[GIVEN INFORMATION Boundary: Start]

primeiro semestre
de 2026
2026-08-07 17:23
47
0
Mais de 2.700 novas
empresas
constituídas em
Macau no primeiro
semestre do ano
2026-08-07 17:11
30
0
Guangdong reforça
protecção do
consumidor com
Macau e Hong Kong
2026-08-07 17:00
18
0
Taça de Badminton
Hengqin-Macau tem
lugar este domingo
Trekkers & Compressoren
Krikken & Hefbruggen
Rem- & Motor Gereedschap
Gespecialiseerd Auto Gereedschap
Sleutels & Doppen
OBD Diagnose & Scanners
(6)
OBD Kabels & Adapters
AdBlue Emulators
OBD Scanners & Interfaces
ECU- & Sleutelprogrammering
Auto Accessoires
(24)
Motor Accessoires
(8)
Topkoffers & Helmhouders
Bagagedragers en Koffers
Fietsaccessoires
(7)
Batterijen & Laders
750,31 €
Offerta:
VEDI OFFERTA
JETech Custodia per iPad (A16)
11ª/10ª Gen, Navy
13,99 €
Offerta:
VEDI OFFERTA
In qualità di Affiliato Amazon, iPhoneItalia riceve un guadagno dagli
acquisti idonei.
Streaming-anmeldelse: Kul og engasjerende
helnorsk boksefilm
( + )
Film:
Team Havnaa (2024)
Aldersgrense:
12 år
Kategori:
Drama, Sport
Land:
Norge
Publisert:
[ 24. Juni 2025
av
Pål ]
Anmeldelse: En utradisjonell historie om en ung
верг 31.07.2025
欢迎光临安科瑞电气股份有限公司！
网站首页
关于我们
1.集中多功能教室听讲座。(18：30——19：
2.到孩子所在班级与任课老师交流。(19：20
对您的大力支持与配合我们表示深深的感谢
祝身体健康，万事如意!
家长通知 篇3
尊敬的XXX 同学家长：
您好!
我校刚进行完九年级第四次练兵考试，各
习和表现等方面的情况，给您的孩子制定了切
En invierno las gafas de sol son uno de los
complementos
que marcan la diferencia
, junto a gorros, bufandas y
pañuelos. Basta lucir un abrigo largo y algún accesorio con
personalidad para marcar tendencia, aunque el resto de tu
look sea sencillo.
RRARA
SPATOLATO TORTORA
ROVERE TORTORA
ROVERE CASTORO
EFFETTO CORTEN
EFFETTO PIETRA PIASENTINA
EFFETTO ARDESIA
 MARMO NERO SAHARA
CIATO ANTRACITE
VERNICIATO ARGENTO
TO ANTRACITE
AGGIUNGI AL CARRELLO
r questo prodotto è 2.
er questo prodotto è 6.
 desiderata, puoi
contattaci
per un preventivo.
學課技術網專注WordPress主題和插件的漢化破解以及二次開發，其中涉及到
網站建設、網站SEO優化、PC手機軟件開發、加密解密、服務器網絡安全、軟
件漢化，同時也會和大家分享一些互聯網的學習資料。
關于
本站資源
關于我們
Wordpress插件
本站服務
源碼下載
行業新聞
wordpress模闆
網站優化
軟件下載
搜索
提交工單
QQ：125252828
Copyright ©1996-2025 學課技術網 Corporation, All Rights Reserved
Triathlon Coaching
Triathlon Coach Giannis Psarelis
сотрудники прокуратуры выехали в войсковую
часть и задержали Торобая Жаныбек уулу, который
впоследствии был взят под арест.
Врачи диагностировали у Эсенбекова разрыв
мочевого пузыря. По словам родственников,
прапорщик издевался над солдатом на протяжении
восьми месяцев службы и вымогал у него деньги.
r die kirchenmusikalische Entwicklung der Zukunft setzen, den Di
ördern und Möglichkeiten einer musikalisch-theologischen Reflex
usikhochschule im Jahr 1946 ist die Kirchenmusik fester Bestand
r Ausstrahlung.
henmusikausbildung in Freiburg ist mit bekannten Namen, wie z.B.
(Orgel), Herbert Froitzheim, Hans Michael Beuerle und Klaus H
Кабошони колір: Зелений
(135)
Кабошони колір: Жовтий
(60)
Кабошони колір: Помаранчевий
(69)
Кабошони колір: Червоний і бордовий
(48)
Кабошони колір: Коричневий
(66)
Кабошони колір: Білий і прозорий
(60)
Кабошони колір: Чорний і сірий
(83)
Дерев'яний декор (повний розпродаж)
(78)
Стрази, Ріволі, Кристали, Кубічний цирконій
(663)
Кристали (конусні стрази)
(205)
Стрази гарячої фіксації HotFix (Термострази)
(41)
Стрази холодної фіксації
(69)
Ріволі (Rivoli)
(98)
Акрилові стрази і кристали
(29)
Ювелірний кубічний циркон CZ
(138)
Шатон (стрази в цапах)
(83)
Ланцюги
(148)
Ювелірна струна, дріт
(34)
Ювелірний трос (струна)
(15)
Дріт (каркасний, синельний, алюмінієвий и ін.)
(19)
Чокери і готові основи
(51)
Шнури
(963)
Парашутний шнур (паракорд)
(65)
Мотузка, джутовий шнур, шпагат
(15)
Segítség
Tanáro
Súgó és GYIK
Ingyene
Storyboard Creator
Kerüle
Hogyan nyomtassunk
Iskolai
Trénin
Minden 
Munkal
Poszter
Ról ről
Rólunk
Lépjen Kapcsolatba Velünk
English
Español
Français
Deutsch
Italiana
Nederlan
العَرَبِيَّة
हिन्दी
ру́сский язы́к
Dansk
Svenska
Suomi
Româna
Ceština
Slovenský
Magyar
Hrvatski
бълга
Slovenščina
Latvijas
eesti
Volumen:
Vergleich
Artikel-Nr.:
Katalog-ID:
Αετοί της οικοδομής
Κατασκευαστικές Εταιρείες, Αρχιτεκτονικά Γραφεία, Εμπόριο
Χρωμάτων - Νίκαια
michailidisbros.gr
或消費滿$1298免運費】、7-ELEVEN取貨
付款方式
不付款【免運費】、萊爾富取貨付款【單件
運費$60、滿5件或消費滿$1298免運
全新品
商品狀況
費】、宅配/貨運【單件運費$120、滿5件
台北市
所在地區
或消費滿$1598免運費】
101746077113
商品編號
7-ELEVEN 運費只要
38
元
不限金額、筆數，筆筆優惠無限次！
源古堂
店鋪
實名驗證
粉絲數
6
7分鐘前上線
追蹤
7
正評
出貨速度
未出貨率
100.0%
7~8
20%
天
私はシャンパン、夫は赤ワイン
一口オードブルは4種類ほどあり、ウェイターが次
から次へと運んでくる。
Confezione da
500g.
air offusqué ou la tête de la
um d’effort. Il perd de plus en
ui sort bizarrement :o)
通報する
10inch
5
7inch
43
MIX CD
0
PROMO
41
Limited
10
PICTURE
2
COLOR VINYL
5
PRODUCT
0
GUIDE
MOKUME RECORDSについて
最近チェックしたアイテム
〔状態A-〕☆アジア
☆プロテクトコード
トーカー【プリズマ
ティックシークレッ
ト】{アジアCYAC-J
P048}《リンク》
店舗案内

[GIVEN INFORMATION Boundary: End]

▶ _YOUR OBJECTIVE_:
Reproducing the whole listing above is not the task. Copy exactly only the lines from the one with "Fietsaccessoires" to the one with "acquisti idonei.", both kept.

▶ _TASK ANSWER_:
Fietsaccessoires
(7)
Batterijen & Laders
750,31 €
Offerta:
VEDI OFFERTA
JETech Custodia per iPad (A16)
11ª/10ª Gen, Navy
13,99 €
Offerta:
VEDI OFFERTA
In qualità di Affiliato Amazon, iPhoneItalia riceve un guadagno dagli
acquisti idonei.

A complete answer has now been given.